__Goal of the exercise__: Extract everything from "There was briefly" down to "exchange rejected it." from the K-Tel article below, keeping every word unchanged.

K-TEL: Stockholders' Suit Dismissed; Shares May Not Be Traded on NASDAQ
-----------------------------------------------------------------------
K-Tel's albums may not be sold in stores - and now its shares may not be
traded on the Nasdaq. The music seller, whose shares have fallen 81
percent this year, was told by the Nasdaq National Market that the
company's stock will be delisted at August 14's opening.

Nasdaq requires that a company's total assets or minimum market
capitalization add up to at least $50 million in order to be continually
listed. K-Tel has a market value of $18.7 million - based on August 10's
closing price of $1.06. The stock traded as low as $1 - a 52-week low.

The news on August 10 was only the latest of a string of problems for the
maker of such cult-favorite compilations as "Hooked on Disco," "Kooky
Kountry" and "Dumb Ditties" that are sold through television ads and
wholesalers.

There was briefly some good news in in 1998, when K-Tel launched an
online music store offering 250,000 titles. The Web venture caused K-Tel
stock to skyrocket from $4 to $40 - a 900 percent jump. But the happy
tune didn't play for long, as the company's stock crashed as Nasdaq
continualy warned that K-Tel might be delisted.

In May, the Minneapolis-based recorded-music seller submitted a plan to
comply with Nasdaq's requirements - but the stock exchange rejected it.

The company has applied to list its shares on the Nasdaq SmallCap market.

As a result of the company's poor performance on Wall Street, K-Tel was
hit with a rash of stockholder lawsuits, which were aggregated into one
big class-action suit. That case, however, was just dismissed by the
court, leaving K-Tel execs free to concentrate on executing a turnaround
plan.

Founder and Chairman Philip Kives has already begun making drastic
changes, shutting down its money-losing German unit in July and cutting
35 jobs in its U.S. business in June. The company reported a
third-quarter loss of $5.6 million - up from $4.7 million last year. (The
New York Post, August 11, 2000)

__Given data__:
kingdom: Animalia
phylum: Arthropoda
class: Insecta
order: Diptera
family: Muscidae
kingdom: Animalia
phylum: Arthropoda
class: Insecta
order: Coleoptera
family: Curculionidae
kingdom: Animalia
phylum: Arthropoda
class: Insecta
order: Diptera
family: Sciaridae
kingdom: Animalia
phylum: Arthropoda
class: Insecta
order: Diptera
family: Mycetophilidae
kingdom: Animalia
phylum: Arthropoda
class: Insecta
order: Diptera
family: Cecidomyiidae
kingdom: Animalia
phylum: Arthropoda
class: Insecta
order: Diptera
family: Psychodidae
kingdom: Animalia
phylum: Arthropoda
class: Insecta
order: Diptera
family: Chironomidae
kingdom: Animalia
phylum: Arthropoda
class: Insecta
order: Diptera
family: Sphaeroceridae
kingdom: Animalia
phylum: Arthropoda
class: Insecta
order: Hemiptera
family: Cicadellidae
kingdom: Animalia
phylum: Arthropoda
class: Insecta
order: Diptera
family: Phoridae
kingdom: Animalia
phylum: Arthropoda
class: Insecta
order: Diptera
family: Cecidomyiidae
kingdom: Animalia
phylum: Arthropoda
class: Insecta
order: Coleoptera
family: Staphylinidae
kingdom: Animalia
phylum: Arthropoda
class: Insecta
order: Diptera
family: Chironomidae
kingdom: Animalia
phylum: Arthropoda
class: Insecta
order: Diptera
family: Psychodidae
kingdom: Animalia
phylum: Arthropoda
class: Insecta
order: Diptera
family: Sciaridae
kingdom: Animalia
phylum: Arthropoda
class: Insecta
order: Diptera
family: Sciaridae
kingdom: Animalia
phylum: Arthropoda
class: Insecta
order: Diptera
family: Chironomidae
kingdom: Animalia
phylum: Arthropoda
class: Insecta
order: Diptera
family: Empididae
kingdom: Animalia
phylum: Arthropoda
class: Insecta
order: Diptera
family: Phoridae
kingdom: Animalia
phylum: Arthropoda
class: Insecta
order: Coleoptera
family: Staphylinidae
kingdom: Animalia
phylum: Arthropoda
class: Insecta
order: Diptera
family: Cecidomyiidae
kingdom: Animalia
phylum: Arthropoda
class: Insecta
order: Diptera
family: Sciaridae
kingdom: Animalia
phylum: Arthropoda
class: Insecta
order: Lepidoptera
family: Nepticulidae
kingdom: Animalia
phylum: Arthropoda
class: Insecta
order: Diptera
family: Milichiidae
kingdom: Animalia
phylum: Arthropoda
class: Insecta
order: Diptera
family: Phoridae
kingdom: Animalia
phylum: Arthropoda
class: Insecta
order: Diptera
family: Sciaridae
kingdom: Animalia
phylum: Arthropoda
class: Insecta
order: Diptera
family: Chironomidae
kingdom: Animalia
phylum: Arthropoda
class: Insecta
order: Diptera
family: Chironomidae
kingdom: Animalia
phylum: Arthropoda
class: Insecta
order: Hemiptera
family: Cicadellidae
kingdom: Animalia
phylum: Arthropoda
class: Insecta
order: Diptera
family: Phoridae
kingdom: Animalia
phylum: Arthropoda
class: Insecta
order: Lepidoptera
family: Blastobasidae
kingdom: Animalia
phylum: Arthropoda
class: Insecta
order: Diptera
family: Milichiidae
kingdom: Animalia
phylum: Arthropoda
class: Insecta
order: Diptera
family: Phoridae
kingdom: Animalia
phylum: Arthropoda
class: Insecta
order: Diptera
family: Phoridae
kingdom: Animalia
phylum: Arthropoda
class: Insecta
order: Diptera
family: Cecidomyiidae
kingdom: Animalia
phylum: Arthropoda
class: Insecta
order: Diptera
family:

__Result of this exercise__:
There was briefly some good news in in 1998, when K-Tel launched an
online music store offering 250,000 titles. The Web venture caused K-Tel
stock to skyrocket from $4 to $40 - a 900 percent jump. But the happy
tune didn't play for long, as the company's stock crashed as Nasdaq
continualy warned that K-Tel might be delisted.

In May, the Minneapolis-based recorded-music seller submitted a plan to
comply with Nasdaq's requirements - but the stock exchange rejected it.